In a nutshell, Tabular Q-learning is a model-free reinforcement learning algorithm. Take a look at its basic formula:

Q*(s,a) = maxπ Eπ [Gt∣St = s, At = a]

Knowing this formula and the values of the designated actions, agents can get an optimal pricing solution. Basically, that can be any policy defined as a “greedy” one. Here is an updated formula to use:

Q (St,At)←Q (St,At)+α [Rt+1 + γ*maxa Q (St,a) − Q(St,At)]

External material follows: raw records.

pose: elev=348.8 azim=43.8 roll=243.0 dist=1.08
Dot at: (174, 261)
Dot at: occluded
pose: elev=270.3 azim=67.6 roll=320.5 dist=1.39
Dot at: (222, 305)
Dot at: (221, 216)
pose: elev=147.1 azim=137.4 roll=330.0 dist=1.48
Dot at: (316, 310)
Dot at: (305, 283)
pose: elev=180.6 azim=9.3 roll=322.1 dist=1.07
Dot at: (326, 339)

The Q-function uses the Bellman equation and takes two inputs: state and action. The process of values updating can be described as iterative. As the agent updates the Q-values in the Q-function, they can get better approximations.

Q-function

Image source: freecodecamp.org

The first thing you should do to run this algorithm is to chop data – transform continuous variables into a discrete form. As you can see, the name of this algorithm includes the word “tabular”. It means that the system store all action values in one enormously-big-in-size table.

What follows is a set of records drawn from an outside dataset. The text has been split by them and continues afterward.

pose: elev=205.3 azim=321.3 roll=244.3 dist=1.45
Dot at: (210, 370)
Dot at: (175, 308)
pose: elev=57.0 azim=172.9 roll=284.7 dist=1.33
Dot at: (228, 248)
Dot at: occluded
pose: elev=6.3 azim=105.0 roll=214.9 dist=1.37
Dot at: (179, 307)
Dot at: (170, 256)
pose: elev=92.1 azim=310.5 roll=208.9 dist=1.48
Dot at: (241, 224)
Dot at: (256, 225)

Naturally, the more features and variables are added to the table, the more the training time and memory usage are extended. It’s the reason why Tabular Q-learning does not work for complex environments.

Deep Q-network

The next algorithm we consider is the deep Q-network (DQN). This algorithm is pretty similar to the Q-learning algorithm we have discussed above. However, there is one significant difference. In contrast to Q-learning, DQN utilizes a parameterized value function optimization. This machine-learning algorithm applies ANNs, artificial neural networks, which work as approximators.

Q (s,a;θ) ≈ Q*(s,a)

What are the benefits of a deep Q-network? It can work with high-dimensional data, including images. Besides, this algorithm proved to be off-policy sample efficient. DQN allows us to use one chosen sample multiple times and take advantage of experience replay.

Policy Gradients

Now let’s talk about the algorithm that lies at the core of policy gradients. This algorithm implies a totally different approach to get an optimal price. Policy gradients do not focus on finding the best values action, and it doesn’t demonstrate greedy behavior. Instead, this machine learning algorithm directly parameterizes and optimizes a policy.

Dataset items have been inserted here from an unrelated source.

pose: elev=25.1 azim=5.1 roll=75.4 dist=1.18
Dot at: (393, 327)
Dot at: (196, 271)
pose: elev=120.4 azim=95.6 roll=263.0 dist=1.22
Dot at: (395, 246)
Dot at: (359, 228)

π (a∣s,θ) = P (At=a∣St=s, θt=θ)

Policy gradients perform way better than a greedy agent, but still, it cannot be compared with deep Q-network in terms of effectiveness. If you decide to leverage policy gradients instead of DQN, you will need to use more episodes samples to update the policy parameter θ.

In conclusion

You can be sure that if you use reinforcement learning in your e-commerce business, you will overcome dynamic pricing challenges. You will maximize your profit and get ahead of the competition.

Just keep in mind that if you implement this strategy, you should be transparent with your target audience about your practices. You should inform people about the possible price changes upfront to prevent misunderstandings and preserve the loyalty of your customers.